Wir wissen, dass wir um 16:00 Uhr zum Bahnhof in Kokant fahren und glauben zu wissen, dass die Zugfahrt zurück nach Taschkent 2 Stunden dauert. Was wir auch wissen: morgen früh um fünf Uhr werden wir abgeholt und zum Flughafen gebracht. Im Laufe des Tages sprechen wir mit unserem Reiseleiter ein Drei-Gänge-Menü nach unseren Wünschen ab, damit wir nach der späten Ankunft im Hotel nicht mehr in ein Restaurant müssen. Um etwa 16:15 Uhr erreichen wir den Bahnhof, um zu erfahren, dass wir um 17:38 Uhr den Zug nehmen… Gut, sagen wir uns. Ist ein bisschen spät für ein so opulentes Essen, aber es geht ja noch. Dann liegen wir um 22:00 Uhr in der Koje. Weitere 15 Minuten später erfahren wir, dass die Zugfahrt 4! und nicht 2 Stunden dauert. Dann noch ein Drei-Gänge-Menü und dann quasi zum Flughafen, weil dann keine Zeit mehr fürs Schlafen bliebe. Wir sind ja noch jung, knackig und frisch und trotzdem schaffen wir das nicht… Also versuchen wir, so höflich wie wir können, die Gänge auf einen einzigen einzustampfen. Ich sage es erneut: hier sind alle extrem gastfreundlich.

So eine Studienreise ist nichts für Reiseanfänger.

Erkenntnisse an Tag 3

Es ist dunkel im Zug und wackelt, während wir uns mit gesalzenen Biogreno Reiswaffeln von familia selbst voll krümeln und über die Erkenntnisse von Tag 3 philosophieren (der noch lange nicht vorbei ist). Im Fernseher im Waggon läuft eine komische Musiksendung. Frischer könnten die gesammelten Eindrücke also gar nicht sein.

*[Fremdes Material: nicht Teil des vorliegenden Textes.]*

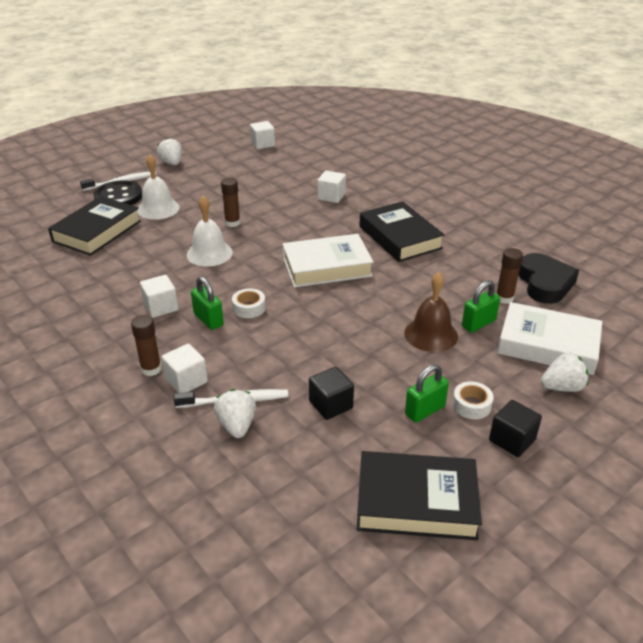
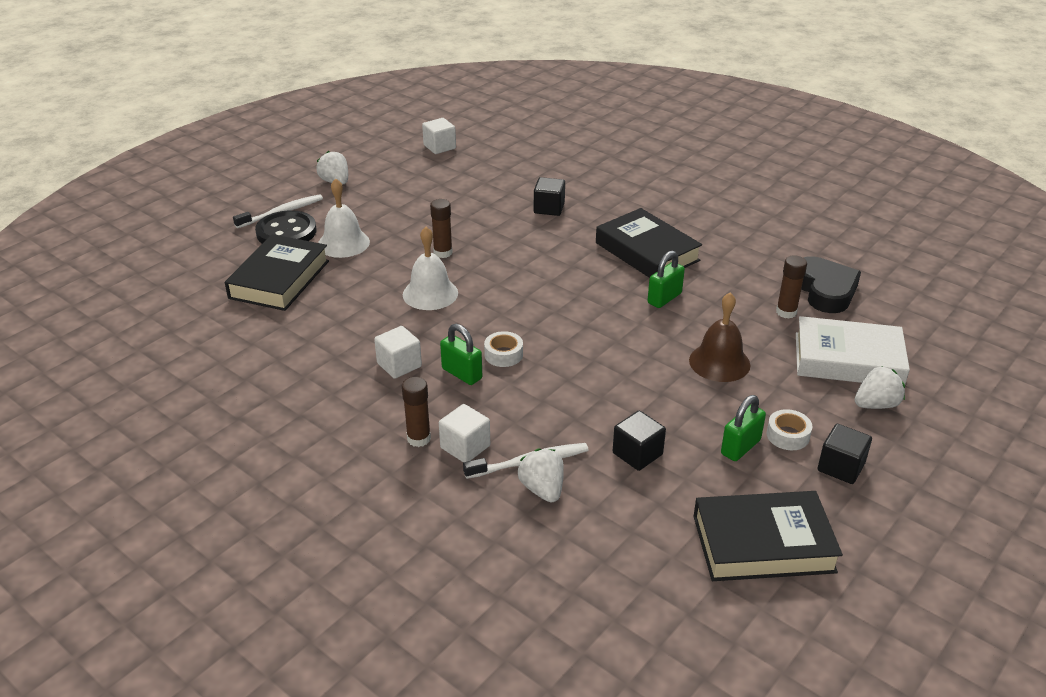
camera: 10 degrees left, 0 degrees up
white book [283,234,374,287] -> none
white cube [317,170,346,203] -> black cube [534,177,565,216]
green padlock [462,280,500,333] -> green padlock moved to [648,251,685,308]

Plow ist UNESCO Weltkulturerbe. Soweit wir wissen, dass einzige Gericht, was ein Kulturerbe ist.

Der Wasserverbrauch ist hier sehr hoch.

Seide kann sehr hart sein.

Usbeken klemmen sich Teddybären oder andere Kuscheltiere und Luftballons ans Auto, wenn sie ein Neugeborenes aus dem Krankenhaus abholen.

Wir vermuten, dass Autos in Usbekistan einen Alarm von sich geben, sobald die Geschwindigkeit übertreten wird. Genau wissen tun wir das nicht.

Hier gibt es viele, viele Waschanlagen.

Studienreisen sind nichts für Anfänger. Wir haben teilweise weniger Zeit zwischen den Aktivitäten als die Mindestruhe vorschreibt.

Wir haben teilweise mehr Zeit zum Essen, als für die einzelnen Aktivitäten.

Wir fragen uns, wie Deutsch wir eigentlich sind.

Wir haben zwei Volkswagen id.4 entdeckt und fragen uns, wie weit man damit in Usbekistan wohl kommt.

2 Gedanken zu “Schneeblindes Wachs in Kokant

  1. Avatar von Enna Enna schreibt:

    Ach, es ist so herrlich Deine Texte zu lesen, ich fiebere schon auf den nächsten hin – ich hoffe, ganz uneigennützig, dass zwischen Essen, Aktivität und Nickerchen wieder eine längere Fahrt zum Schreiben anfällt.